Artikel 5

Print this page

  weegschaal.png

 

(1) De auteurs genieten voor de werken waarvoor zij krachtens deze Conventie zijn beschermd, in de landen van de Unie die niet het land van oorsprong van het werk zijn, de rechten, welke de onderscheidene wetten thans of in de toekomst aan eigen onderdanen verlenen of zullen verlenen, alsmede de rechten door deze Conventie in het bijzonder verleend.


(2) Het genot en de uitoefening van die rechten zijn aan geen enkele formaliteit onderworpen; dat genot en die uitoefening zijn onafhankelijk van het bestaan der bescherming in het land van oorsprong van het werk.

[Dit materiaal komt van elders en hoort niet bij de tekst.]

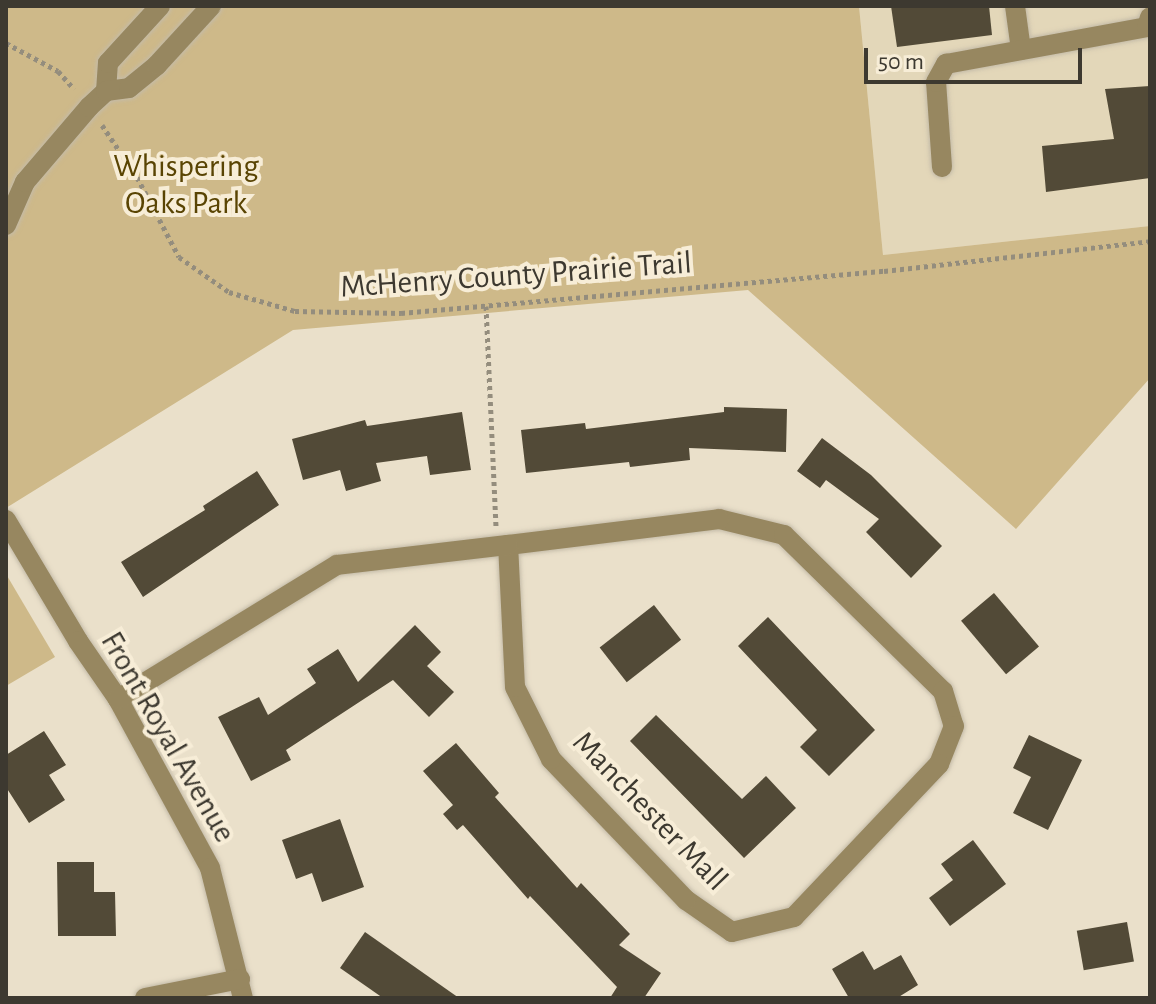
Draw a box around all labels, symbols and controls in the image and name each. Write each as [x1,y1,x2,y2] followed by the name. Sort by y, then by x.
[868,32,1086,82] scale bar
[878,50,924,74] text: 50 m
[113,148,259,223] park label: Whispering Oaks Park
[339,244,693,306] street label: McHenry County Prairie Trail
[92,625,244,849] street label: Front Royal Avenue
[564,723,736,899] street label: Manchester Mall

Bijgevolg worden, buiten de bepalingen van deze Conventie, de omvang van de bescherming, zowel als de rechtsmiddelen, die de auteur worden gewaarborgd ter handhaving van zijn rechten, uitsluitend bepaald door de wetgeving van het land, waar de bescherming wordt ingeroepen.


(3) De bescherming in het land van oorsprong wordt geregeld door de nationale wetgeving. Wanneer de auteur evenwel geen onderdaan is van het land van oorsprong van het werk waarvoor hij door deze Conventie wordt beschermd, heeft hij in dat land dezelfde rechten als de auteurs, die onderdaan van dat land zijn.

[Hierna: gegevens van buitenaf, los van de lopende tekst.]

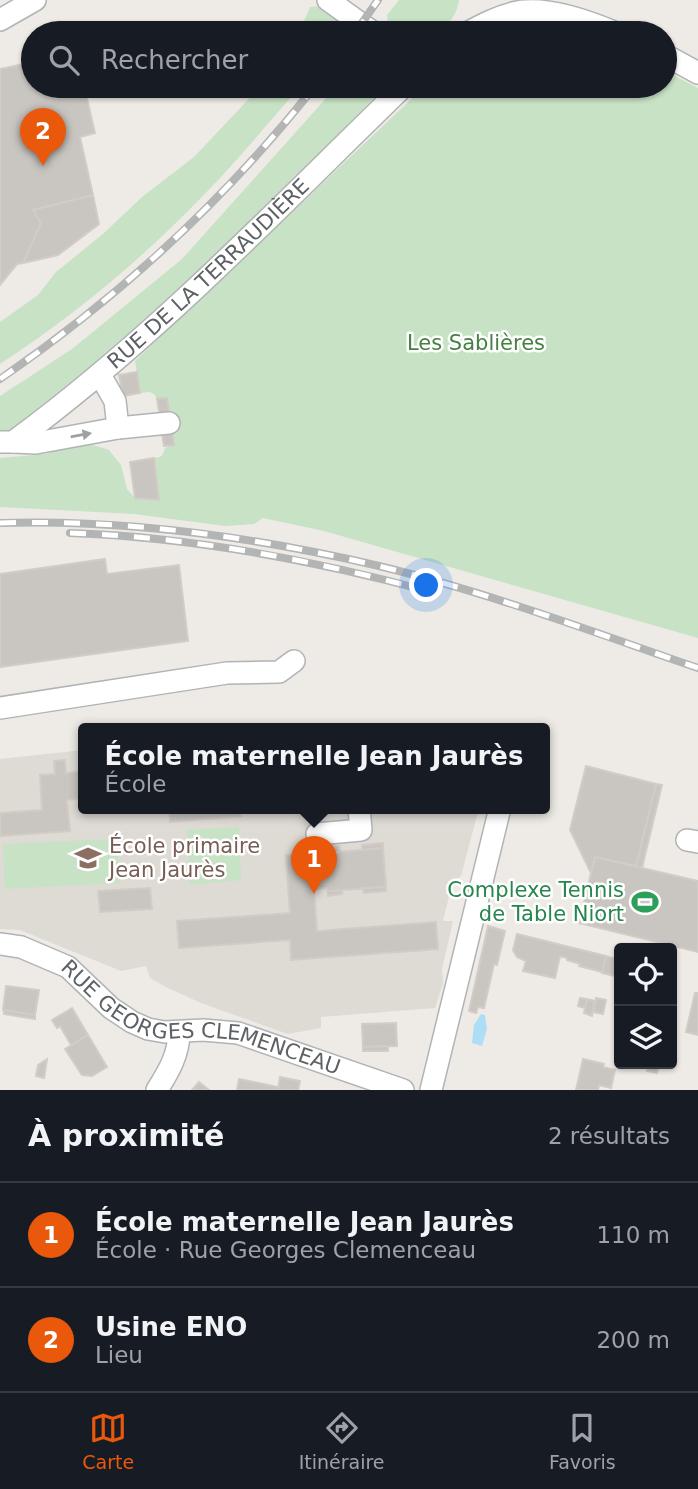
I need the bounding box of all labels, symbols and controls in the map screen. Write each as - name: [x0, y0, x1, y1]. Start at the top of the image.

(4) Als land van oorsprong wordt beschouwd:

(a) voor de voor het eerst in één van de landen van de Unie gepubliceerde werken, dat land; indien het evenwel werken betreft die gelijktijdig zijn gepubliceerd in verscheidene landen van de Unie, die een bescherming van verschillende duur kennen, het land waarvan de wetgeving de minst langdurige bescherming toekent;
(b) voor werken die gelijktijdig zijn gepubliceerd in een land dat geen lid van de Unie is en in een land van de Unie, laatstgenoemd land;
(c) voor niet gepubliceerde werken of voor werken die voor het eerst zijn gepubliceerd in een land dat geen lid van de Unie is, zonder dat gelijktijdige publikatie heeft plaatsgevonden in een land van de Unie, het land van de Unie waarvan de auteur onderdaan is; indien het evenwel:
(i) cinematografische werken betreft waarvan de producent zijn zetel of zijn gewone verblijfplaats in een land van de Unie heeft, is dit land het land van oorsprong, en
(ii) bouwwerken betreft gebouwd in een land van de Unie of werken van grafische en plastische kunst die één geheel vormen met een gebouw gelegen in een land van de Unie, is dit land het land van oorsprong.